*DATA BELOW*.
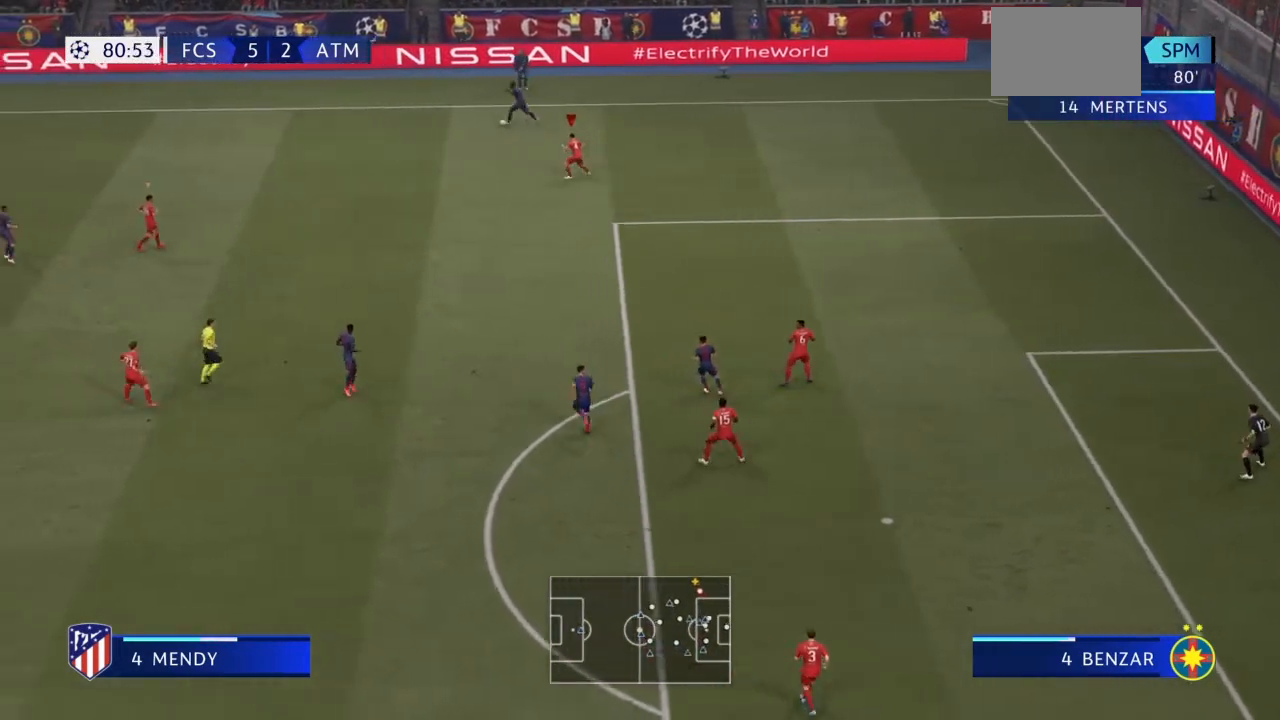
{"buttons": ["SQUARE"], "left_stick": "up-left", "right_stick": "center", "events": []}
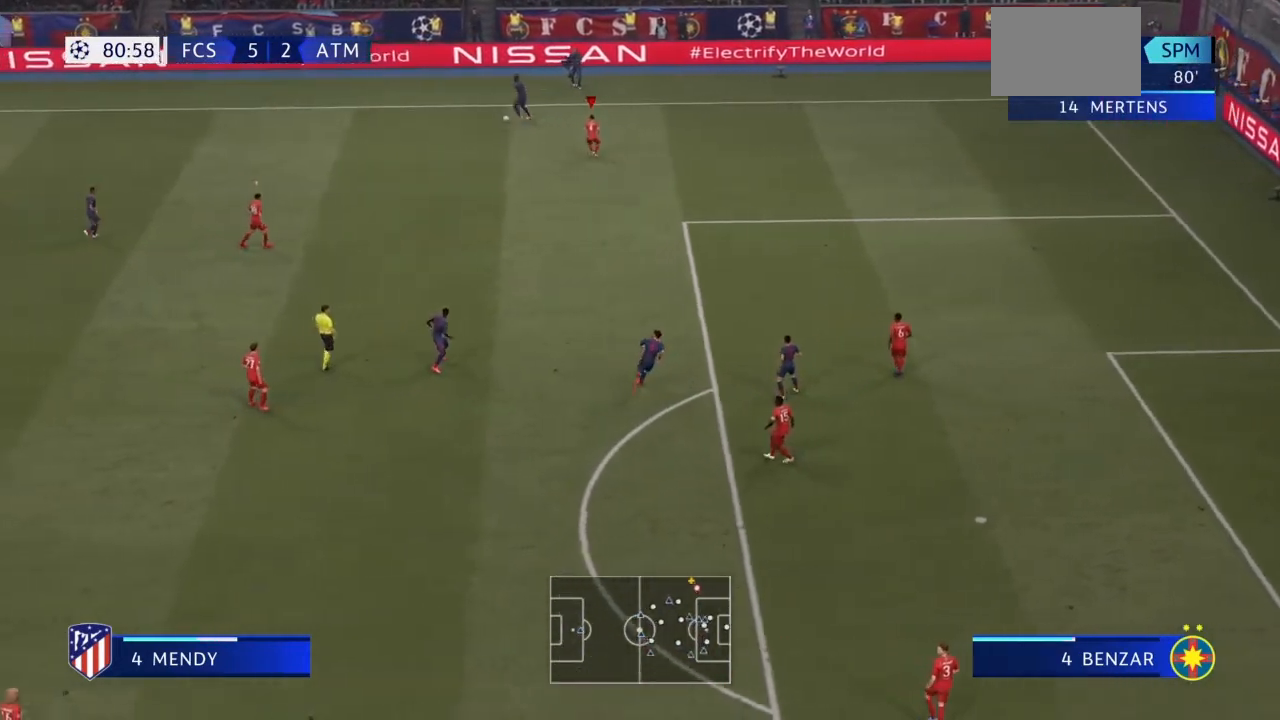
{"buttons": ["SQUARE"], "left_stick": "up-right", "right_stick": "center", "events": [[101, "L1", "down"], [134, "left_stick", "up"], [267, "left_stick", "up-right"], [301, "L1", "up"]]}
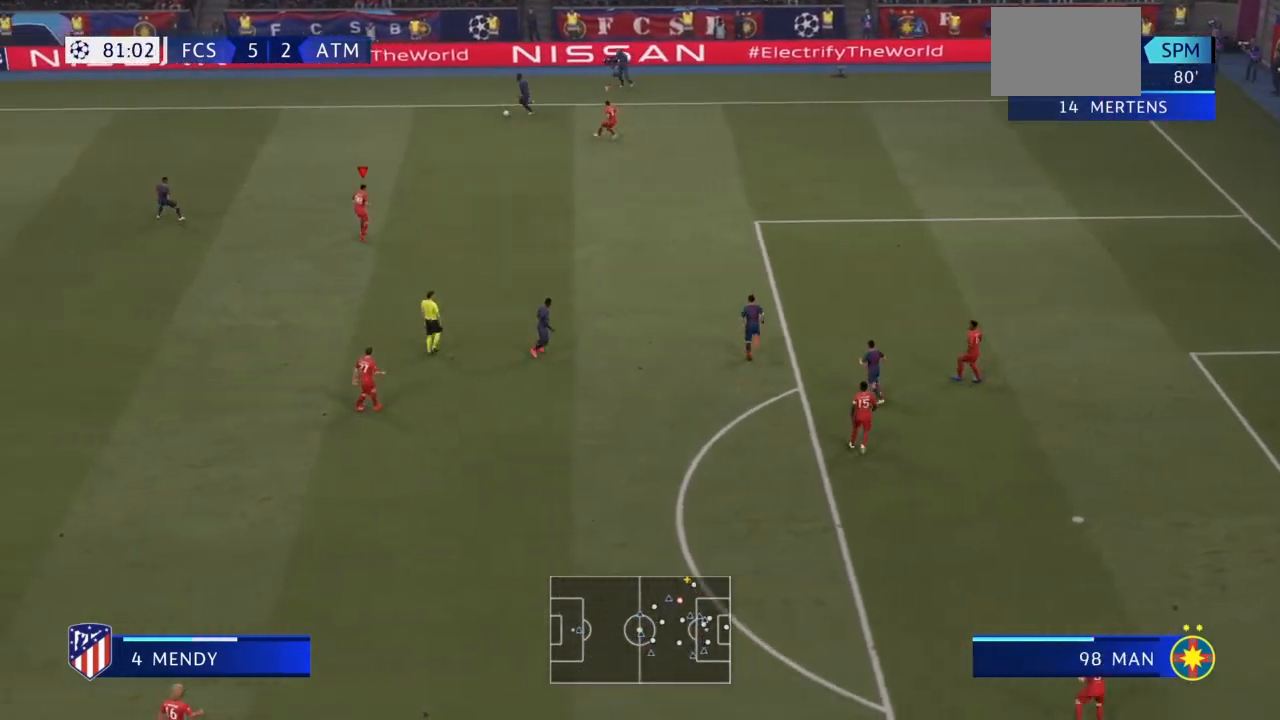
{"buttons": ["SQUARE"], "left_stick": "up-left", "right_stick": "center", "events": [[267, "left_stick", "up"], [434, "left_stick", "up-left"]]}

*WORK REQUIRED*. Transcribe the data word for word, with no images.

*RESPONSE TO THIS TASK*.
{"buttons": ["SQUARE"], "left_stick": "up-left", "right_stick": "center", "events": []}
{"buttons": ["SQUARE"], "left_stick": "up-right", "right_stick": "center", "events": [[101, "L1", "down"], [134, "left_stick", "up"], [267, "left_stick", "up-right"], [301, "L1", "up"]]}
{"buttons": ["SQUARE"], "left_stick": "up-left", "right_stick": "center", "events": [[267, "left_stick", "up"], [434, "left_stick", "up-left"]]}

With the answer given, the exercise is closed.